So the political and corporate establishment’s recommendation has been rejected by the people and the recriminations are flying as I write.

Richard Tice

The vote was close but clear, and in truth many ‘remainers’ were reluctant ones. This has happened because those living, working and governing in London simply did not look, listen to and understand what was happening around the country due to uncontrolled immigration and the sense that we did not have democratic control of our own laws.

The working-class people are not afraid, but the markets and corporate world are anxious. The reason for this is the ‘fear’ campaign that the ‘remain’ camp used to bully, frighten and threaten has had the opposite effect of what was intended. It frightened the wrong group, who didn’t have a vote.

Let’s remember the context: 167 or 85% of countries are not members of the EU. No one else is copying the EU, which now represents less than 20% of global GDP excluding the UK. All these countries can sell to the EU: indeed the US sells more to it than the UK.

Only 5% of UK businesses export to the EU, representing just 12% of our GDP. We have a bigger surplus in selling services with the US, with which we have no trade agreement, than our services surplus to the EU, for which we pay a huge membership fee. Our net fee is billions of pounds more than the tariffs we would pay if we were not in the EU and had no trade deal.

Finally, Germany sells £30bn more to us each year than we sell to it. The only thing to fear is fear itself; don’t talk yourself down.

map flags globe

The property industry is always very conservative: the majority wanted to join the euro in the late 1990s and now wanted to stay in the EU. However, now is a time to roll up our sleeves and focus on the opportunities this will bring.

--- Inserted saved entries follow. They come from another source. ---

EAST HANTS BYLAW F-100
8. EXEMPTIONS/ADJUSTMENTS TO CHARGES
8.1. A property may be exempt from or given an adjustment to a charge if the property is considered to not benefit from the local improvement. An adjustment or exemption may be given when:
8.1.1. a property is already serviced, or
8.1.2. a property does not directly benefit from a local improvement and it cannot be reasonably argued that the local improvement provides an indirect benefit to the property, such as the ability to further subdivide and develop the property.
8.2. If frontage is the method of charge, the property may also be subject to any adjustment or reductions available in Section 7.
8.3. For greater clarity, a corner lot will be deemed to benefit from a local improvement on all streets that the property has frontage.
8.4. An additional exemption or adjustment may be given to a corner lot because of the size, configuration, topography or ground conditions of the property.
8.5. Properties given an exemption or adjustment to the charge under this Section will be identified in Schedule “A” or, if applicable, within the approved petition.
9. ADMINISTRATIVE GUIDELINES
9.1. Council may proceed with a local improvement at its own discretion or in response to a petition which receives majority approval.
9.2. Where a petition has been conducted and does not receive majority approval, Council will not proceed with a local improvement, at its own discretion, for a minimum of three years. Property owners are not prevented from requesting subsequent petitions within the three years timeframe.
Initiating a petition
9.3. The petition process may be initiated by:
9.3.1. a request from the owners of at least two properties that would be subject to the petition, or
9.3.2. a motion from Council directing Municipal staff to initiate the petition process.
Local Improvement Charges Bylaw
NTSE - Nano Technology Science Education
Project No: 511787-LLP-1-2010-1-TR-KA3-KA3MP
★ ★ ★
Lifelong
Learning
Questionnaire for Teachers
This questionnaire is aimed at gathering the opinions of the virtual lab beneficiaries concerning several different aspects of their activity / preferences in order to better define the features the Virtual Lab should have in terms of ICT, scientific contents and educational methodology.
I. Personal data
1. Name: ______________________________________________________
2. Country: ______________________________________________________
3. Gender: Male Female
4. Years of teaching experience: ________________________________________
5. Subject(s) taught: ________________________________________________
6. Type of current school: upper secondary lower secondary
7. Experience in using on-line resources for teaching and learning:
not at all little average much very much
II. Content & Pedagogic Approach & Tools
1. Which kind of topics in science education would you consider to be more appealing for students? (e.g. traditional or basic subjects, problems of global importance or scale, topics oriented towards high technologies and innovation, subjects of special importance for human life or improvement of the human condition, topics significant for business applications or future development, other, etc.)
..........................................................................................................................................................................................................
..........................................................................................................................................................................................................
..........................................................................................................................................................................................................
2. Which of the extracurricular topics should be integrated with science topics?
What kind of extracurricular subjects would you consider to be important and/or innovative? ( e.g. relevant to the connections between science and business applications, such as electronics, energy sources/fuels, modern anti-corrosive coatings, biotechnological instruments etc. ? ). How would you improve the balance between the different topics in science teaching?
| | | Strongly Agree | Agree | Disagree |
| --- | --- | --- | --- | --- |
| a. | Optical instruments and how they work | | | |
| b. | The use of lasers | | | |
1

First, a weaker sterling in the short term should attract global investors who all are looking for income yield. Domestic investors need income more than ever as gilt yields fall ever lower. As the fifth-largest global economy, the UK has a hard-working labour force, good industrial relations, a transparent legal system, the safest, most liquid property market and the language of business.

No other European property market can touch these attributes, and many of their economies are blighted with low or no growth by the eurozone travails, which may get worse as the Italian banking crisis rises up the agenda.

Second, our market is driven ultimately by our occupiers. Our customer research around the UK shows the clear majority are not worried by Brexit, and are focused on growing their businesses.

Since so little is being developed outside London, in most sectors occupiers have less choice and thus are having to pay more in rent. This will ultimately lead to new development becoming viable in places.

Third, we should look for another Brexit dividend: areas where we can deregulate unnecessary laws and procedures, and urge bodies such as the BPF and the RICS to push for these to be removed.

The government is keen for business help, especially as most politicians have so little commercial experience. No longer can they or civil servants blame Brussels, so let’s hold them to account. Lower costs and easier procurement will increase productivity and profits, as well as help sites become viable and so collectively generate more activity.

The glass is always half full, never half empty. Let’s push on, be creative and help drive economic growth from here on.